Resident Evil: Extinction

 

 

Rated R | 95 mins

IMDB Info

     Resident Evil: Extinction is enough to make one hate what filmmaking has come to. Unlike the creators of the recent Across the Universe, a picture which used advancements in cinematic technologies to create an innovative final product, the minds behind this film employ impressive visual effects as an excuse for them to be lazy when it comes to creating a cohesive narrative. Unfortunately for them, the unequivocal truth that interesting visuals are only able to succeed when backed by a solid story still pertains to mindless video-game adaptations like this one. Resident Evil: Extinction is flashy, shallow, and derivative of nearly every picture about the Undead that has come before it. Its proponents—mainly stoned teenage boys—might argue that these are the only characteristics that it wants to embody, but doesn’t that just make the movie all the more depressing? Frankly, director Russell Mulcahy should be embarrassed that all protagonist Alice (Mila Jovovich) has to do in this third installment of the franchise is run around and wonder if the plot that she’s a part of makes a lick of sense. Not to mention, the aforementioned visuals that he tries to use to compensate for this aren’t unlike those already seen in the first and second Resident Evil films. An upcoming fourth picture in this rotten series seems to be inevitable given this entry’s already-impressive box office take; let’s pray that it somehow finds greater artistic success than its predecessors.

 

Good Luck Chuck

 

 

Rated R | 96 mins

IMDB Info

     Good Luck Chuck is one of the most juvenile films made in years and, as a result, fails to engage the rational adult viewer on even the most basic of levels. For the movie, screenwriter Josh Stolberg drafted a crude, trite script that would only tickle the funny-bones of bawdy teenage audiences. Unfortunately for him, the abundance of immature sexual content present led to the movie being slapped with R-rating by the MPAA, barring the aforementioned target-demographic from seeing it. As a result, Good Luck Chuck has been marketed to more mature audiences as a comic love-story, a far cry from the truth. This is yet another painfully boring “raunch comedy” that finds the bulk of its humor in characters falling over and engaging in bizarre sexual positions, hoping desperately that its audiences are too inebriated to realize the lack of inspiration behind the material.

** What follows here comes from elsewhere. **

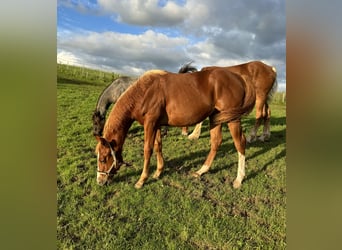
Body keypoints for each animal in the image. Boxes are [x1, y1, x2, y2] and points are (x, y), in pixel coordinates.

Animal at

Nearly as yucky as the script are leads Dane Cook and Jessica Alba, who come off as downright sleazy more than often than they do lovable losers. The movie’s only source of redemption is Dan Fogler as supporting character Stu, a superficial plastic surgeon whose fast-talking vulgarity actually achieves a sort of poetry because of the way the actor delivers it. On nearly every other count, Good Luck Chuck is an unfathomably puerile nightmare, a brainless and occasionally excruciating exercise in comedic inanity.

 

In the Shadow of the Moon

 

 

Rated PG | 100 mins

IMDB Info

     Always informative, usually entertaining, and occasionally inspiring, In the Shadow of the Moon is yet another strong affirmation of the fact that the documentary is alive and well. The film chronicles America’s late-1960s quest to put a man on the face of the moon. The viewer is introduced to the initial goal as set forth by the Kennedy Administration, and then shown the completion of the seven Apollo missions later sent to land on the alien planet. For younger audience members like me, the experience functions as a highly informative look into a crucial piece of contemporary American history. Viewers who lived through the events documented in the picture will likely find it more involving on an emotional-level. All ticket-buyers will find the movie’s dazzlingly pro-American themes, conveyed first-hand by the astronauts and NASA-workers involved (primarily Apollo 11’s Buzz Aldrin and Mike Collins), to be uplifting and entirely welcome. In a season of treasonous downers such as Paul Haggis’ In the Valley of Elah, In the Shadow of the Moon’s simple view of a united and hopeful America reminds one of the great things that the people of this country are able to accomplish when thrust into extraordinary circumstances.